BANDARLAMPUNG, 13 Oktober 2025 – Badan Keuangan dan Aset Daerah (BKAD) Kota Bandar Lampung tengah menyiapkan langkah antisipasi strategis menyusul rencana Pemerintah Pusat untuk memangkas alokasi Transfer ke Daerah (TKD) sebesar sekitar Rp 300 miliar dalam Rancangan Anggaran Pendapatan dan Belanja Negara (APBN) Tahun Anggaran 2026.
Jaga Stabilitas Fiskal dan Program Prioritas
Kepala BKAD Kota Bandar Lampung, Zaky Irawan, mengatakan bahwa Pemerintah Kota akan menyesuaikan kebijakan fiskal daerah agar program prioritas pembangunan tetap dapat berjalan meskipun terjadi penurunan dana transfer dari pusat.

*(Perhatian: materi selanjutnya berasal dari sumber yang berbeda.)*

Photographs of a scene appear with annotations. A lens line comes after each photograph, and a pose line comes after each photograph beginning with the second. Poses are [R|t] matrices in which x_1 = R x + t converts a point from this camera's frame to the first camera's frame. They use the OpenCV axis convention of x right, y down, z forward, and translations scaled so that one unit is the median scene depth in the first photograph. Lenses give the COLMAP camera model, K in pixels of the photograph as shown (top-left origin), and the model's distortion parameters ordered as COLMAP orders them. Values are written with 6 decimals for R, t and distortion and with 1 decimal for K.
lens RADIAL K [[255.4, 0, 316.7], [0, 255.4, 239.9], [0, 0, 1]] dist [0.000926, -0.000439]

“Pemkot berupaya menjaga stabilitas fiskal daerah di tengah penyesuaian anggaran TKD. Langkah strategis sedang kami siapkan agar pelayanan publik tidak terganggu,” ujar Zaky, Senin (13/10/2025).
Zaky menjelaskan, saat ini proses pembahasan intensif sedang berlangsung bersama Badan Anggaran (Banggar) DPRD Kota Bandar Lampung untuk menentukan langkah lanjutan dan prioritas belanja daerah tahun depan. Hasil pembahasan ini akan menjadi acuan utama dalam penyusunan strategi pengelolaan keuangan 2026.

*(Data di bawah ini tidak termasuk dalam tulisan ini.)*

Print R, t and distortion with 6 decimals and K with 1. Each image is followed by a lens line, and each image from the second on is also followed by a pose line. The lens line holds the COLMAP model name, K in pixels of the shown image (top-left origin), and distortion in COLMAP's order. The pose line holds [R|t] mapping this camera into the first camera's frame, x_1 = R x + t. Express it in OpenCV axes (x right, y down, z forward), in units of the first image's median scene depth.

Fokus pada Efisiensi dan Optimalisasi PAD
BKAD Bandar Lampung berkomitmen untuk melaksanakan efisiensi belanja dan optimalisasi Pendapatan Asli Daerah (PAD) sebagai bagian dari solusi menutup potensi defisit akibat pemangkasan TKD.

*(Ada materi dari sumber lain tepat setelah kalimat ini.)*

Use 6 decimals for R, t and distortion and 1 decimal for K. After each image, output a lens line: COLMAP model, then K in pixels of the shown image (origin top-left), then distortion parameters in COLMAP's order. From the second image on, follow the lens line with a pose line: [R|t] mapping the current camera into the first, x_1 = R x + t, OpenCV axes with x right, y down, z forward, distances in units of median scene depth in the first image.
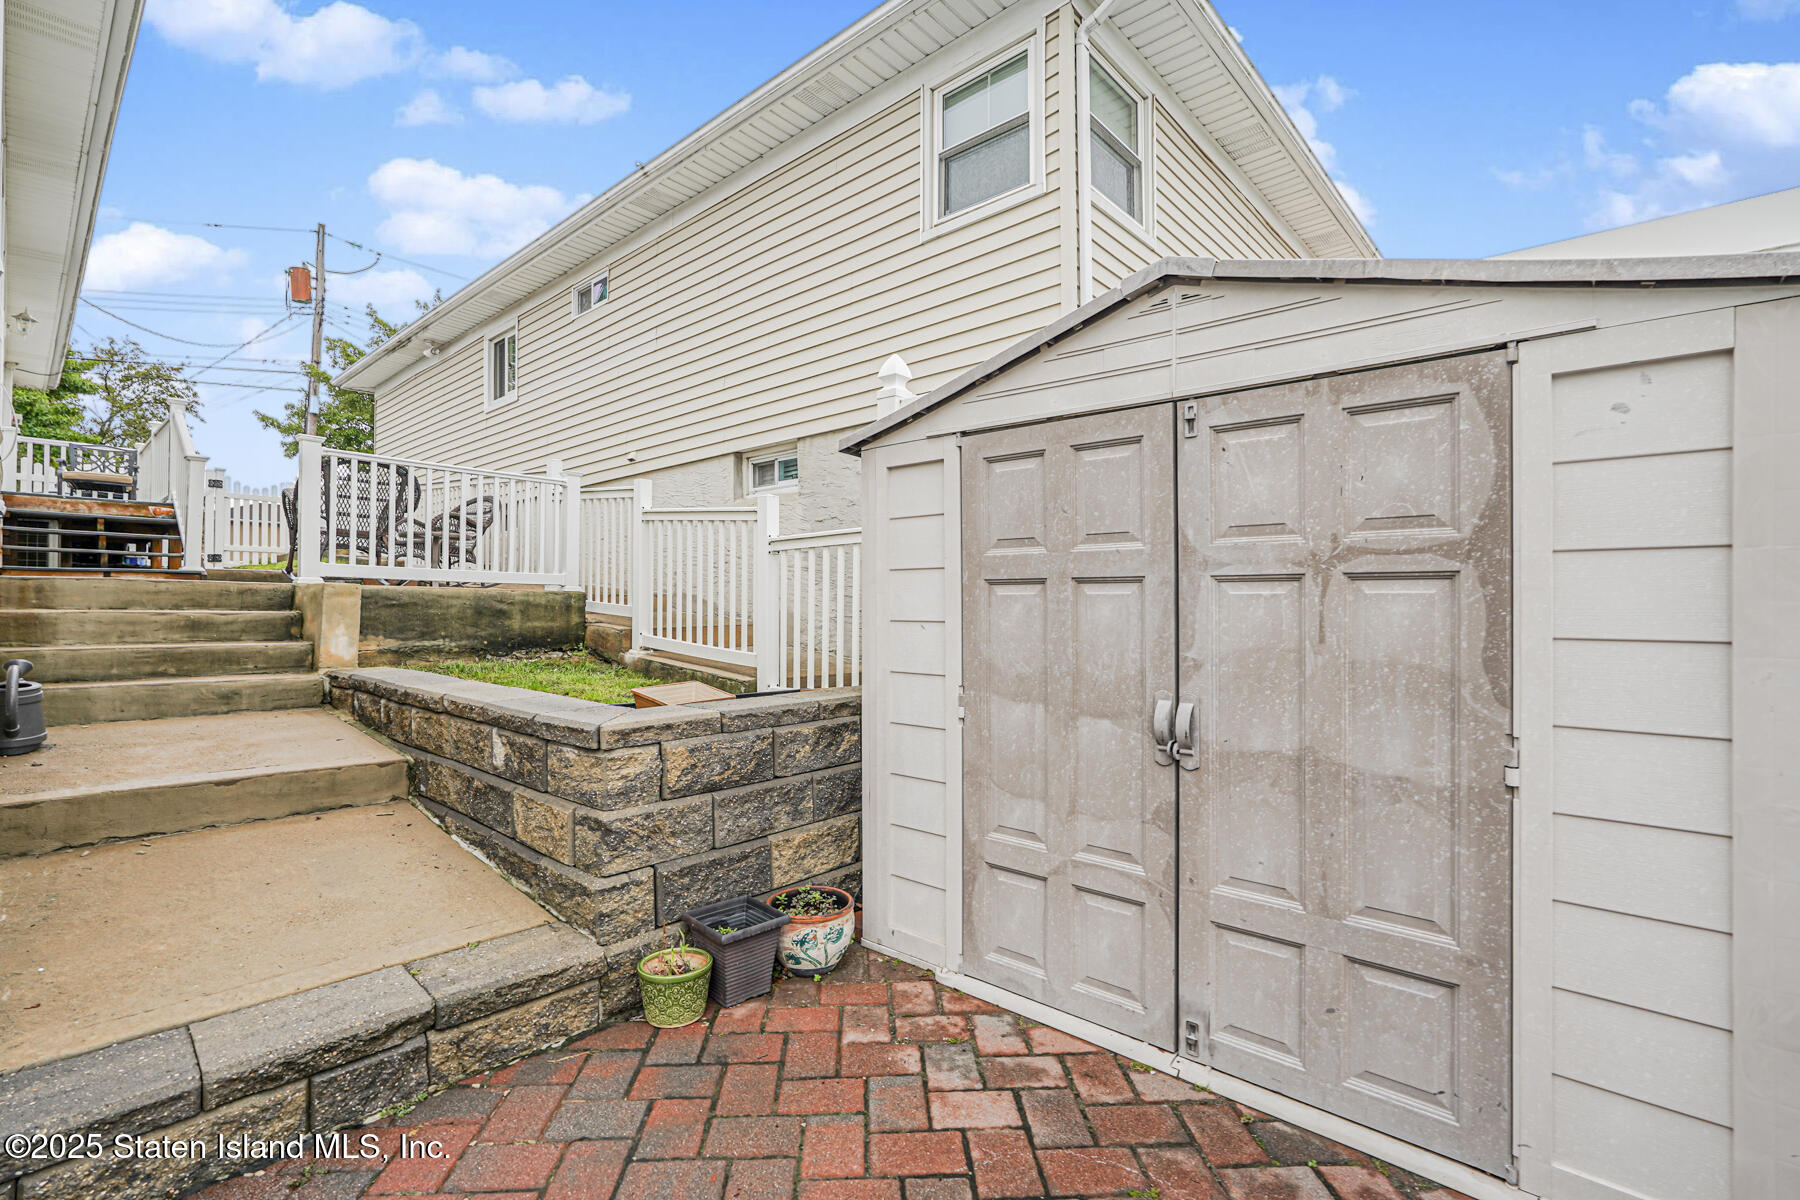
lens RADIAL K [[769.8, 0, 895.5], [0, 769.8, 591.1], [0, 0, 1]] dist [-0.002051, 0.005630]
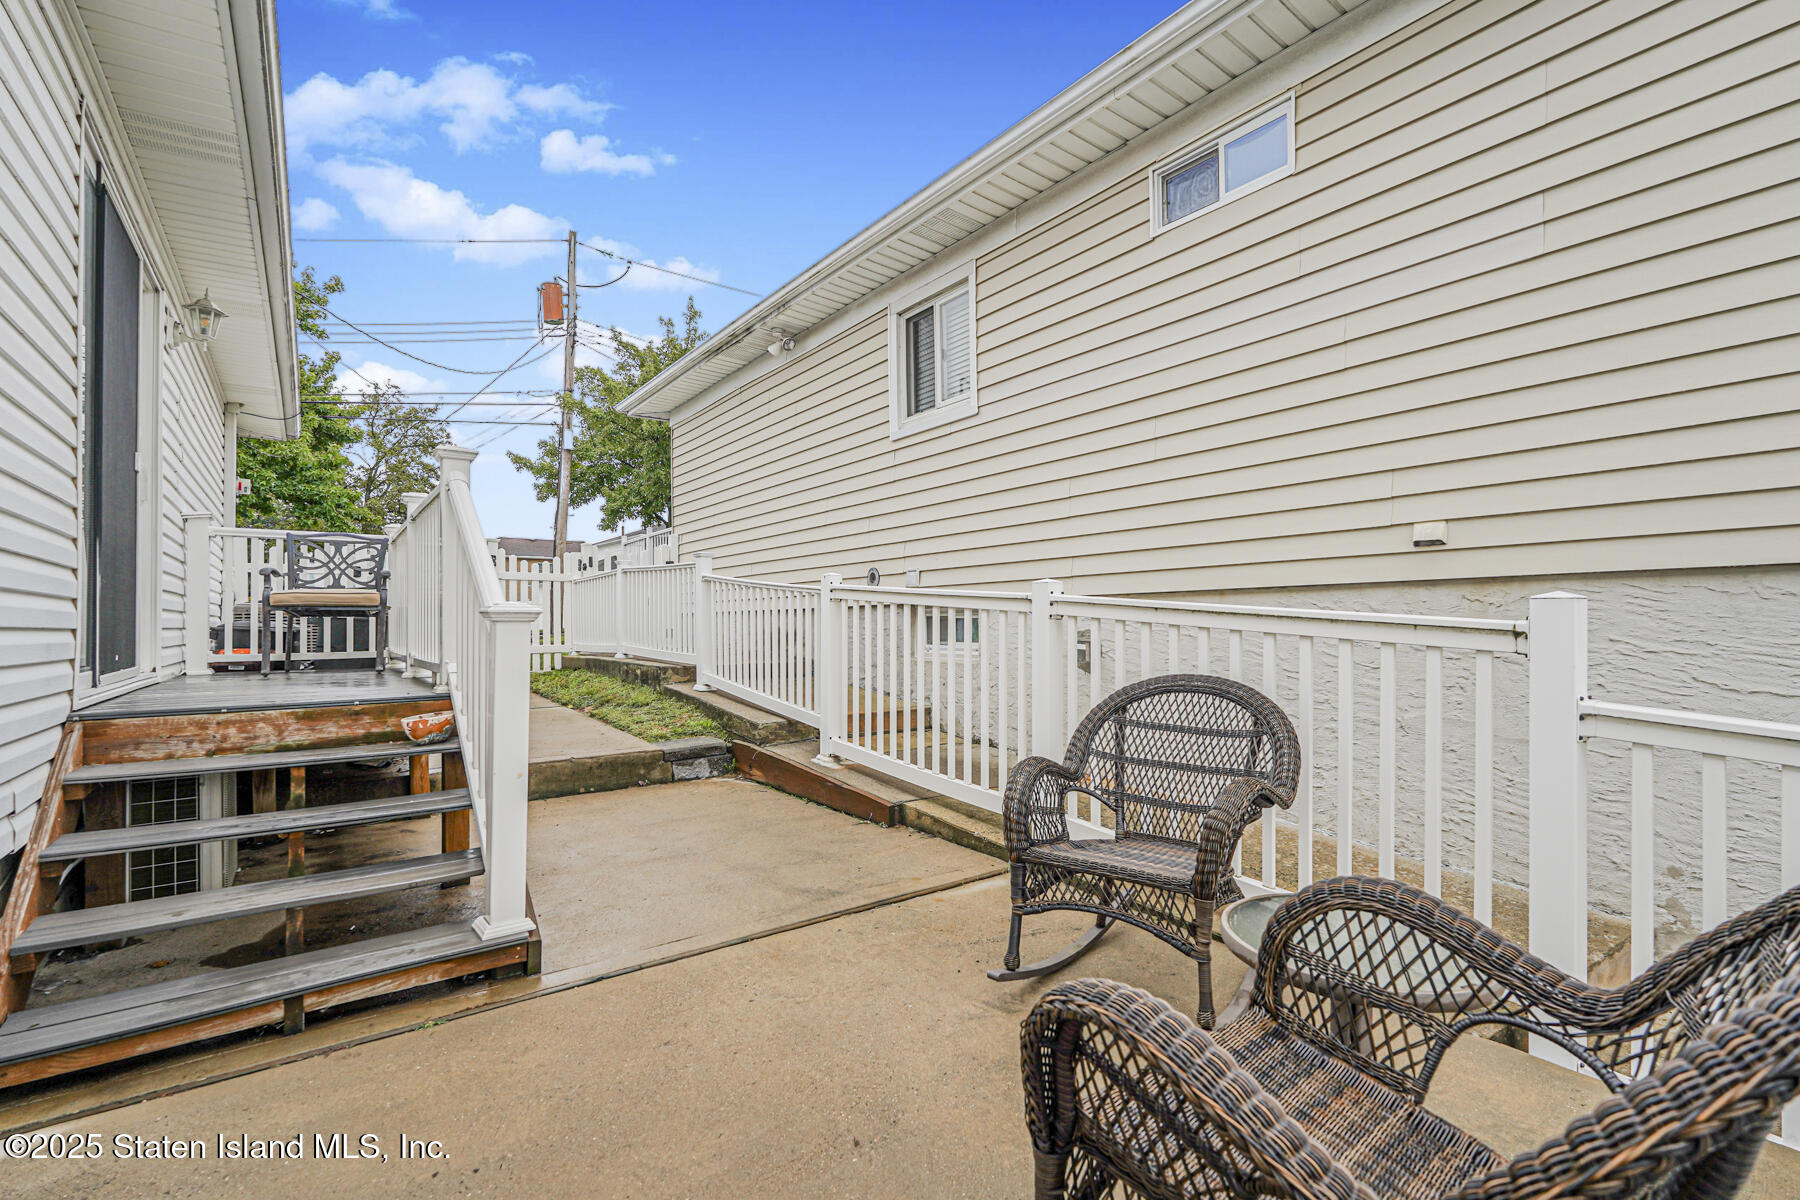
lens RADIAL K [[790.0, 0, 900.6], [0, 790.0, 604.1], [0, 0, 1]] dist [-0.018306, 0.012005]
pose [[0.977880, -0.008414, -0.209000, -0.356878], [0.008822, 0.999961, 0.001019, -0.095874], [0.208983, -0.002841, 0.977915, 0.372039]]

“Kami akan memastikan program yang bersentuhan langsung dengan masyarakat seperti pendidikan, kesehatan, dan infrastruktur dasar tetap menjadi prioritas,” tegas Zaky Irawan.
Kebijakan pemangkasan TKD merupakan bagian dari langkah efisiensi belanja negara oleh Pemerintah Pusat. Meski demikian, Pemkot Bandar Lampung berkomitmen menjaga keseimbangan keuangan daerah agar pembangunan tetap berjalan secara berkelanjutan.